* YOUR GOAL
Whenever the word "lines" appears in a line of the data below, copy that line.

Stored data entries
───

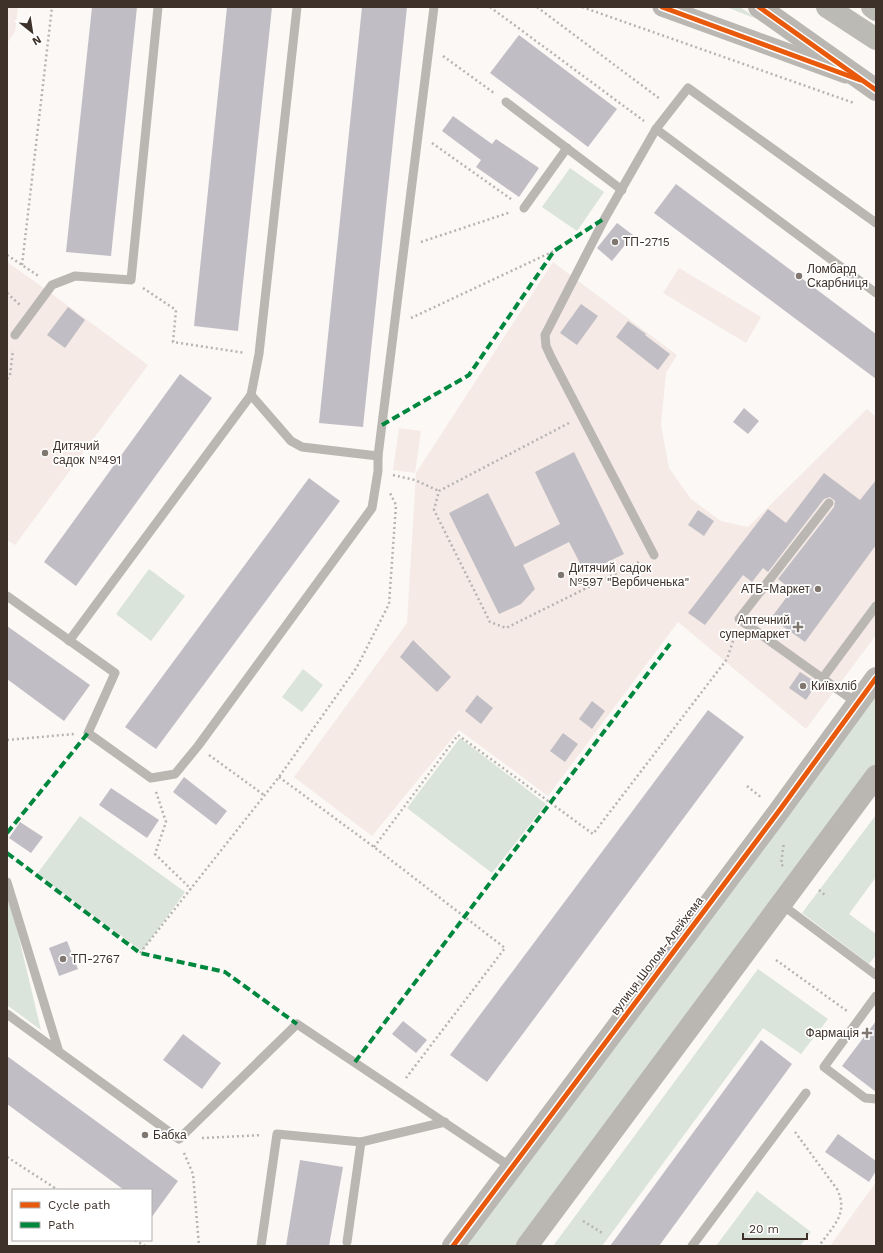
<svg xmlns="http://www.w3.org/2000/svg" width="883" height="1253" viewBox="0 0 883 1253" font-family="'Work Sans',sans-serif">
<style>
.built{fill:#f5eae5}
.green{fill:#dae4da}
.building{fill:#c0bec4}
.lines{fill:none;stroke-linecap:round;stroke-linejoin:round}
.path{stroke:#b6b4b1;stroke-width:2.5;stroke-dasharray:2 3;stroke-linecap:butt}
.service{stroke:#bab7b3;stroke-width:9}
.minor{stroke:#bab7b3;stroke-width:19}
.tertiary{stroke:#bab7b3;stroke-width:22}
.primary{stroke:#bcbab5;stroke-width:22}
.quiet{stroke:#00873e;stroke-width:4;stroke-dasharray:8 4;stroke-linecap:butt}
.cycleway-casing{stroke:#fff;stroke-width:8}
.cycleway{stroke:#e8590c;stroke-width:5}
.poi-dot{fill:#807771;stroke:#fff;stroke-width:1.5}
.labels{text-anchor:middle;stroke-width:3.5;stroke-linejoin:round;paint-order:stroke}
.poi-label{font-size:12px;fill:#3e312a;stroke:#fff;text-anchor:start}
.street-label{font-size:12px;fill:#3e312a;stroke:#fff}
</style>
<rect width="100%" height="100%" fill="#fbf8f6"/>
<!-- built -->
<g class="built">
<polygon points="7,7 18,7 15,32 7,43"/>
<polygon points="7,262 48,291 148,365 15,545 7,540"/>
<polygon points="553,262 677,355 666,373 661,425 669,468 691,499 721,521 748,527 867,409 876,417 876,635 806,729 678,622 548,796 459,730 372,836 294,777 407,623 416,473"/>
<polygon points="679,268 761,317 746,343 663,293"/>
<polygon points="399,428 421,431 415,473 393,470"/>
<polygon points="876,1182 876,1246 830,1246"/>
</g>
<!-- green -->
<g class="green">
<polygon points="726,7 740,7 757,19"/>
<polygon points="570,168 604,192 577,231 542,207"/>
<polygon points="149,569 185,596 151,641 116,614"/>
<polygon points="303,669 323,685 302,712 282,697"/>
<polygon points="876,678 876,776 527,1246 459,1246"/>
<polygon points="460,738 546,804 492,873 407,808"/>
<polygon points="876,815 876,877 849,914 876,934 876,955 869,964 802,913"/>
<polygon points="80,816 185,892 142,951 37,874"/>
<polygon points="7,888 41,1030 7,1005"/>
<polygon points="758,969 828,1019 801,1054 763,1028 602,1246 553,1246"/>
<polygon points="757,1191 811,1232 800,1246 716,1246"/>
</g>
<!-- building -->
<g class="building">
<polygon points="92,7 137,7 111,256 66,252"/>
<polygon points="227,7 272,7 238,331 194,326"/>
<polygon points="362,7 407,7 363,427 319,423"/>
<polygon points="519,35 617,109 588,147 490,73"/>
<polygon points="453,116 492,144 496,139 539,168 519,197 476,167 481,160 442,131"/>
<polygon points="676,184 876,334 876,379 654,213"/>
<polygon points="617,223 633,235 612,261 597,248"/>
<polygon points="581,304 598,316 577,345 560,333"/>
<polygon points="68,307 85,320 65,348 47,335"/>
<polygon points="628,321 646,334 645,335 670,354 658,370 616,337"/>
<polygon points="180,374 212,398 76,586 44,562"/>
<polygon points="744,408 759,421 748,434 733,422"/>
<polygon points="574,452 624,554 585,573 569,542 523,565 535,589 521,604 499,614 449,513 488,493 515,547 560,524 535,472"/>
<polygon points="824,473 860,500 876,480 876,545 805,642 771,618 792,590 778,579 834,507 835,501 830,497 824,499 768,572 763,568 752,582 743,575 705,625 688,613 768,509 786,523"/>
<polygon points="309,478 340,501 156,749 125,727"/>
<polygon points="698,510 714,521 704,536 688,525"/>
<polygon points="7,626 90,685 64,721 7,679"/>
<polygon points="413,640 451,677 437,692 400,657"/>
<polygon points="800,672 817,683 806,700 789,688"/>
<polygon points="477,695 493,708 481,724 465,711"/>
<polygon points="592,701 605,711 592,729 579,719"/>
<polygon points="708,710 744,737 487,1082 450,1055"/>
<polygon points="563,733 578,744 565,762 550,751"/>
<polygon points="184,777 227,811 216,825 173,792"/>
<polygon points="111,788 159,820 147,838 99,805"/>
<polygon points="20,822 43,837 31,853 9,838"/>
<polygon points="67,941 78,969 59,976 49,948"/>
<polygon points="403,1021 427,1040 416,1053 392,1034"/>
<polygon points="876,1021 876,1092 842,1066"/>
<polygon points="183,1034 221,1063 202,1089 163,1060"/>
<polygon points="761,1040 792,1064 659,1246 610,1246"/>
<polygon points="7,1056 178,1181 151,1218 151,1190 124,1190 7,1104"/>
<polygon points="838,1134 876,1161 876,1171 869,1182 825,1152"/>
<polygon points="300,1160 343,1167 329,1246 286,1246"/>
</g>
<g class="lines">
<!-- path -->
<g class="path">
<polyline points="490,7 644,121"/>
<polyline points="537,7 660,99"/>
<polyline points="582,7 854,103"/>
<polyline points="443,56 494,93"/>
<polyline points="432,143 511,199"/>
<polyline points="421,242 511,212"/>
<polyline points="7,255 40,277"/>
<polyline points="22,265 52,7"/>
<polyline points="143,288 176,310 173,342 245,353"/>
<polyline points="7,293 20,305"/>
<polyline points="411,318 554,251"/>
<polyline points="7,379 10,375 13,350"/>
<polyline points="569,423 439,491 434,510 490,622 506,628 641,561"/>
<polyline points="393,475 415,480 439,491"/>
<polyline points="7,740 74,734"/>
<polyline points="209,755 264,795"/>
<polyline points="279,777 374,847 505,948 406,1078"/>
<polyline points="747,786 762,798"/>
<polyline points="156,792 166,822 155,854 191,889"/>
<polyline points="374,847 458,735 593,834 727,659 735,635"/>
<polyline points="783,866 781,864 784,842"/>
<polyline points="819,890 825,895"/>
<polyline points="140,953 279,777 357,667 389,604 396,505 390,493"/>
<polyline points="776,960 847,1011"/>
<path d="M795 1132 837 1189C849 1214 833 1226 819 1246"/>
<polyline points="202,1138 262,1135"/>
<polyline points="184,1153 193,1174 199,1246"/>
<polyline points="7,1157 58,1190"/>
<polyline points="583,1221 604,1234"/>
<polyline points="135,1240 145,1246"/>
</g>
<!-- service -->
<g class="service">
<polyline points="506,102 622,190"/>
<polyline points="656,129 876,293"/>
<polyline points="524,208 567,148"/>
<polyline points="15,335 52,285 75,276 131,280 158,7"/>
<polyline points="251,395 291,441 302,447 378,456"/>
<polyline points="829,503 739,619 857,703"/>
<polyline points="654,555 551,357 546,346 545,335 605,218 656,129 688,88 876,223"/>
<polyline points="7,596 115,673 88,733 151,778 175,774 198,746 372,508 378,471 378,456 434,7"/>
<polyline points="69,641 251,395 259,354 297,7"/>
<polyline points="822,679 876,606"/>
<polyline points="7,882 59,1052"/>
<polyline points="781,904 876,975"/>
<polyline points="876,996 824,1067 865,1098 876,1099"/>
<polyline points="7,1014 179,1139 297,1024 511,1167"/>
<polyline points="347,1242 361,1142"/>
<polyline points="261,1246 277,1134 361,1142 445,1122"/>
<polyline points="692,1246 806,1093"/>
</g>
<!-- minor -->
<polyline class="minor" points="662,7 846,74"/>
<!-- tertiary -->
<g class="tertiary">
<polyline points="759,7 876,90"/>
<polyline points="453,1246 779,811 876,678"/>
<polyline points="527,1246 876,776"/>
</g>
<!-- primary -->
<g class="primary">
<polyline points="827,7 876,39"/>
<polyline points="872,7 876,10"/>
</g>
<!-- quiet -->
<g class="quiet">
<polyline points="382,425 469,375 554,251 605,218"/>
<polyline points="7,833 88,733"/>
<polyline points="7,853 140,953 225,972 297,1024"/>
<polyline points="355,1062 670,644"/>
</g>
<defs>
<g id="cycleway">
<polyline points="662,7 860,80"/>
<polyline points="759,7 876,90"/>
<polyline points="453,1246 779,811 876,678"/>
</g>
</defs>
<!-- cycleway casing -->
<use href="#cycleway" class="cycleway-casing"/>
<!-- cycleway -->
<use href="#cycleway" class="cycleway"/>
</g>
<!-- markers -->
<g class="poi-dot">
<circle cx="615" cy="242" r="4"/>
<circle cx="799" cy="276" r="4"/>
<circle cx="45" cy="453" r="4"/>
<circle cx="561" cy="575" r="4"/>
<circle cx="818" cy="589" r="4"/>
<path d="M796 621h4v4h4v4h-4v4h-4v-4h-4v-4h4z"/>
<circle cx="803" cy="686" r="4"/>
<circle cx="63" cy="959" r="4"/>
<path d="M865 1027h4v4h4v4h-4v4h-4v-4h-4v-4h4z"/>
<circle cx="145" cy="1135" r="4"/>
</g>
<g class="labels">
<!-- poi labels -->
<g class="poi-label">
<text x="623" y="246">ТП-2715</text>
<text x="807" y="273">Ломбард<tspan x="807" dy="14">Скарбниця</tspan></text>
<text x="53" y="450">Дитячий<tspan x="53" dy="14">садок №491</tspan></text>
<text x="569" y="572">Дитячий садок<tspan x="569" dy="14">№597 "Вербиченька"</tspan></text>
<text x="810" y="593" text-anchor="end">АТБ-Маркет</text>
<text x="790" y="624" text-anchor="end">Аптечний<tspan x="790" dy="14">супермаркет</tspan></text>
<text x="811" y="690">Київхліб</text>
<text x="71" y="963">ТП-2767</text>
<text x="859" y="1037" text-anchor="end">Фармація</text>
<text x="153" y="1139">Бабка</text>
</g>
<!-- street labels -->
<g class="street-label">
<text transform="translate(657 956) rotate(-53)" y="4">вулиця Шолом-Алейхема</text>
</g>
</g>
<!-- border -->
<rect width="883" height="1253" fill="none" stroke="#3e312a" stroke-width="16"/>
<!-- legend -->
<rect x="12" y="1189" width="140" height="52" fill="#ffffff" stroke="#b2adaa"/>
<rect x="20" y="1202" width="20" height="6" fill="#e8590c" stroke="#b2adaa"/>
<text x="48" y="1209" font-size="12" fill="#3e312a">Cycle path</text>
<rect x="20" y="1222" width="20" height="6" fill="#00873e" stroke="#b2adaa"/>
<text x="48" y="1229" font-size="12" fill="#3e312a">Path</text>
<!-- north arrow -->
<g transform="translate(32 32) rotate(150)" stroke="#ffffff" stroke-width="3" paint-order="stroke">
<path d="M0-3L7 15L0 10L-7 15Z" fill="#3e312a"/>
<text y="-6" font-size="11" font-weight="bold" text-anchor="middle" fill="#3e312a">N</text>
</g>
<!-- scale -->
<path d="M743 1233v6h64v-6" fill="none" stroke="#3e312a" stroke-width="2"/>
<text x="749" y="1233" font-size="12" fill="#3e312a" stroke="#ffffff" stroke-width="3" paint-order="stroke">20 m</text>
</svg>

───

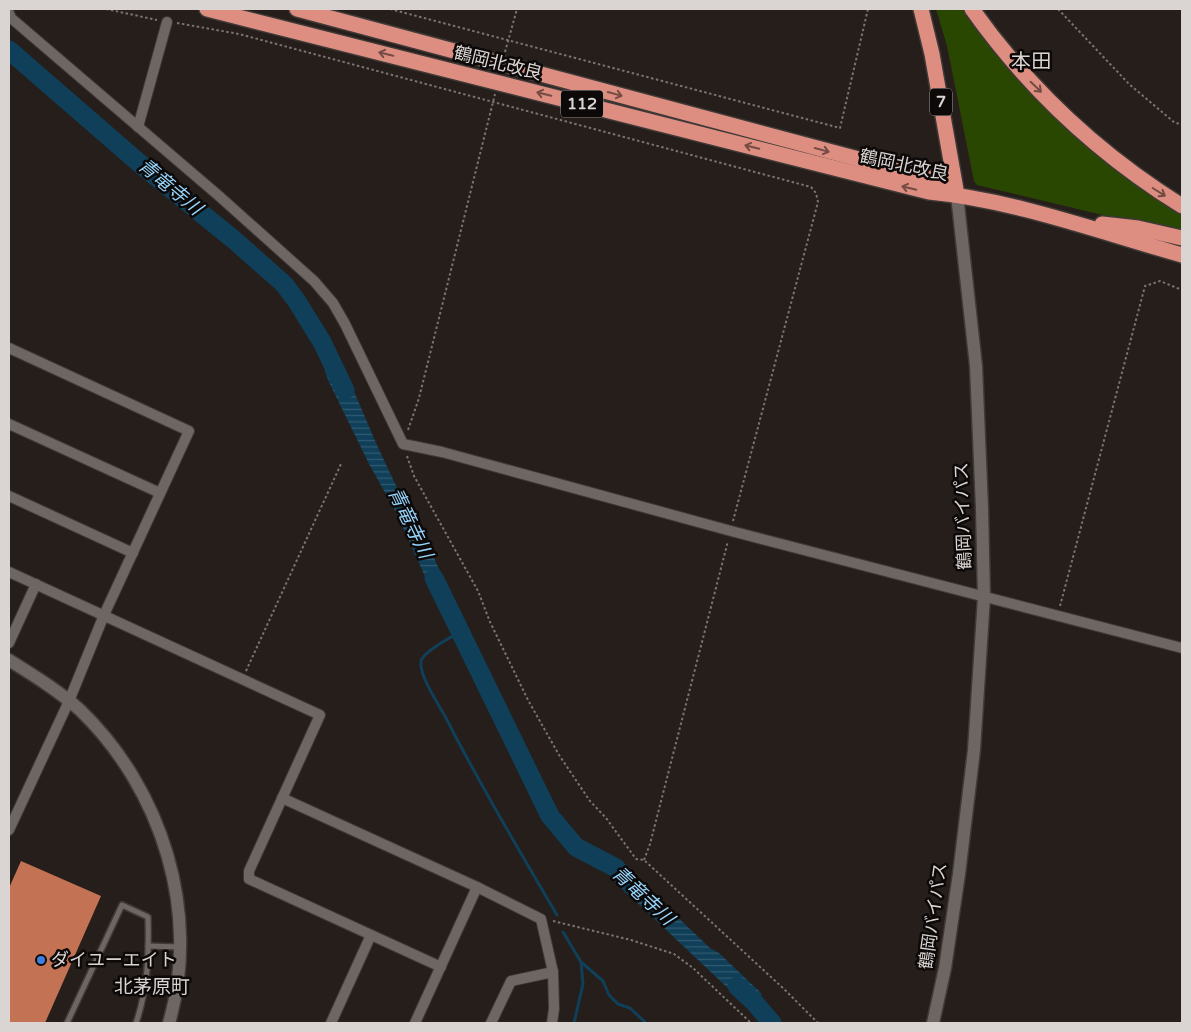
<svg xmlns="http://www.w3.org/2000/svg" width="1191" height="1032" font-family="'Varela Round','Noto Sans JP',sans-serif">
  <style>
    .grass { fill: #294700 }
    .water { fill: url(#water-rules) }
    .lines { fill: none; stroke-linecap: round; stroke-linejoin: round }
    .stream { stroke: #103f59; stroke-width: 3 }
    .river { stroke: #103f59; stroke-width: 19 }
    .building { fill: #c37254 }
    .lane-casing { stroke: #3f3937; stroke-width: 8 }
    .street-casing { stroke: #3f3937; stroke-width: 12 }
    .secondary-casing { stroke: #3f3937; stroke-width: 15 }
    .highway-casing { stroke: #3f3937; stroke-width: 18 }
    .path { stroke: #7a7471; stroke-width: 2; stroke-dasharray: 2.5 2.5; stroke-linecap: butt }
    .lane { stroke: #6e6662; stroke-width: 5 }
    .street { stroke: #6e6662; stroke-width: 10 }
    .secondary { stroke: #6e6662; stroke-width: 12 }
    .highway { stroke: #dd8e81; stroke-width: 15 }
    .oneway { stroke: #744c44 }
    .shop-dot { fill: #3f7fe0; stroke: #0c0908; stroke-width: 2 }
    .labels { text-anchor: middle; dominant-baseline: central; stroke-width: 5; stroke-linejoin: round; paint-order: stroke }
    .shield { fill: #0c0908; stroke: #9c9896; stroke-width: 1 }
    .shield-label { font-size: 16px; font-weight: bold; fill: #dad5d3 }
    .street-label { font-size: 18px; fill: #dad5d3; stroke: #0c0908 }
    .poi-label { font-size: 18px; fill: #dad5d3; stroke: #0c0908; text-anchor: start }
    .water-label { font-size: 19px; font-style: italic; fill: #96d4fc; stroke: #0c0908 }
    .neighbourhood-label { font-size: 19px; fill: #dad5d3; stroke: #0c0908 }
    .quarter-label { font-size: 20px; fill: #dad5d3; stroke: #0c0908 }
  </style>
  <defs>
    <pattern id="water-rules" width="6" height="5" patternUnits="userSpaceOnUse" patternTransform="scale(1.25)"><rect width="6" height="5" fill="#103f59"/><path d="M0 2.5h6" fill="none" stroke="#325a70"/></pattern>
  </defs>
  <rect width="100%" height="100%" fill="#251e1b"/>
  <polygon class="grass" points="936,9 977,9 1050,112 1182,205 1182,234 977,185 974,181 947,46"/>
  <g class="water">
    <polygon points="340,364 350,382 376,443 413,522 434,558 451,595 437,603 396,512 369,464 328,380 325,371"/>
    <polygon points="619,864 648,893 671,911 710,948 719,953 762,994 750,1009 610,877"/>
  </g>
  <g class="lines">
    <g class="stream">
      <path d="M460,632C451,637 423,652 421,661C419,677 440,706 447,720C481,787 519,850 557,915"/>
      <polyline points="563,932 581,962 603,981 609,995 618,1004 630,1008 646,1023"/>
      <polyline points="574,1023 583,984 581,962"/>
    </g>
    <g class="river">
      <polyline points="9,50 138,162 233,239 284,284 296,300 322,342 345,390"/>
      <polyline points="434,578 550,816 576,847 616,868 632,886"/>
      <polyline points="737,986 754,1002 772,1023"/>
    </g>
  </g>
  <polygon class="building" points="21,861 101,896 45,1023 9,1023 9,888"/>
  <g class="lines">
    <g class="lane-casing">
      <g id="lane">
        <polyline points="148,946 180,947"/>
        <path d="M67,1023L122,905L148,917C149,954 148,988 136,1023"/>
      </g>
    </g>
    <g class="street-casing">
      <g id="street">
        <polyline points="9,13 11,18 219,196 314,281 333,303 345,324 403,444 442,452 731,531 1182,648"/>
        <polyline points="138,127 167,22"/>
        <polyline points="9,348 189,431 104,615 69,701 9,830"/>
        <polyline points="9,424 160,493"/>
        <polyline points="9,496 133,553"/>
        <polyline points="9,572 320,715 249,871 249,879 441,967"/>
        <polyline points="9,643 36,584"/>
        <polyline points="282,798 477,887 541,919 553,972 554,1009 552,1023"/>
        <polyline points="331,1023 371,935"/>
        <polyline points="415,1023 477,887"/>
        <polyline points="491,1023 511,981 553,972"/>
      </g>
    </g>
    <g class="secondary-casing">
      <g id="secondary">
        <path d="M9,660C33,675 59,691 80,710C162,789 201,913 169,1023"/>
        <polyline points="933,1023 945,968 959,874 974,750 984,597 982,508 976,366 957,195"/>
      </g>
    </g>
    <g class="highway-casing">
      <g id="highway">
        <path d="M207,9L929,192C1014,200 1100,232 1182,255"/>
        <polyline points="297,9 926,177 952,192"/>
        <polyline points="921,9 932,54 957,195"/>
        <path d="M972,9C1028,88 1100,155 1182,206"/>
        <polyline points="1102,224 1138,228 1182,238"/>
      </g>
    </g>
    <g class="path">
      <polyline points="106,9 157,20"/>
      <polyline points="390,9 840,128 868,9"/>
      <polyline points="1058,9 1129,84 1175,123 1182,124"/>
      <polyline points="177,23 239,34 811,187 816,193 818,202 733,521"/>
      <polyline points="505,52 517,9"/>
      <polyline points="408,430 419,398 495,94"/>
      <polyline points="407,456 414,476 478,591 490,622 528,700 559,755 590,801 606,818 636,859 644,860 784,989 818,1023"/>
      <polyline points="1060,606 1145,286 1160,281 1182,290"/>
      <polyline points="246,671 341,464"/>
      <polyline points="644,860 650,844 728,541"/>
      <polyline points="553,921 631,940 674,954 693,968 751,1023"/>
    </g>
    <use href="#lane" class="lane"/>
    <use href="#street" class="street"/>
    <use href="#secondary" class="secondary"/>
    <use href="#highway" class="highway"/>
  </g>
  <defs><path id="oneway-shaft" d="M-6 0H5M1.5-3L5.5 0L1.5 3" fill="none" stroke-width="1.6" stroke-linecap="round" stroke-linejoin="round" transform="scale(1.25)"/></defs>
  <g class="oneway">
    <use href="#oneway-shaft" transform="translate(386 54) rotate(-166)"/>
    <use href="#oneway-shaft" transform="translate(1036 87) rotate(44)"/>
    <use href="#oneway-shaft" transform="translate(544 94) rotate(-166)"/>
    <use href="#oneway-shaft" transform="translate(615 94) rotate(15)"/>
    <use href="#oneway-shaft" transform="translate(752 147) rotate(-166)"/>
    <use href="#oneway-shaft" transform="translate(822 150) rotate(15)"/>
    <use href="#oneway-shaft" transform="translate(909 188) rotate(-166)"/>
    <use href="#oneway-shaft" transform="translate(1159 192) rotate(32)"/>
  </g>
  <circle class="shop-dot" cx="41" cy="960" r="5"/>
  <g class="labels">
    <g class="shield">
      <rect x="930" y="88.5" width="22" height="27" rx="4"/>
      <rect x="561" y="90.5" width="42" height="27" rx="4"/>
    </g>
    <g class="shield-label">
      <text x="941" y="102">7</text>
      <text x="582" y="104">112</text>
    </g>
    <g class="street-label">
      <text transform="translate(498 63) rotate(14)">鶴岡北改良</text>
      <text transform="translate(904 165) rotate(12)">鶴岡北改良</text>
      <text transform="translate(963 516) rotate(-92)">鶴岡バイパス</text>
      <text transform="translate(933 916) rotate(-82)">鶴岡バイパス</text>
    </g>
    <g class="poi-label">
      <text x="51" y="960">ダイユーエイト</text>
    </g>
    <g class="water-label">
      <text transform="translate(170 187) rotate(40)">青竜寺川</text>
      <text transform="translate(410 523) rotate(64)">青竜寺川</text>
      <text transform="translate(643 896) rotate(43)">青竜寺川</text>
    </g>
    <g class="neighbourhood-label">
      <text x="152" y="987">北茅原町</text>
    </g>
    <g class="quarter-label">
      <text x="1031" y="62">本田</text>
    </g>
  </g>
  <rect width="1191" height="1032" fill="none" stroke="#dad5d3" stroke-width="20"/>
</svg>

───

* ANSWER SECTION
.lines{fill:none;stroke-linecap:round;stroke-linejoin:round}
<g class="lines">
    .lines { fill: none; stroke-linecap: round; stroke-linejoin: round }
  <g class="lines">
  <g class="lines">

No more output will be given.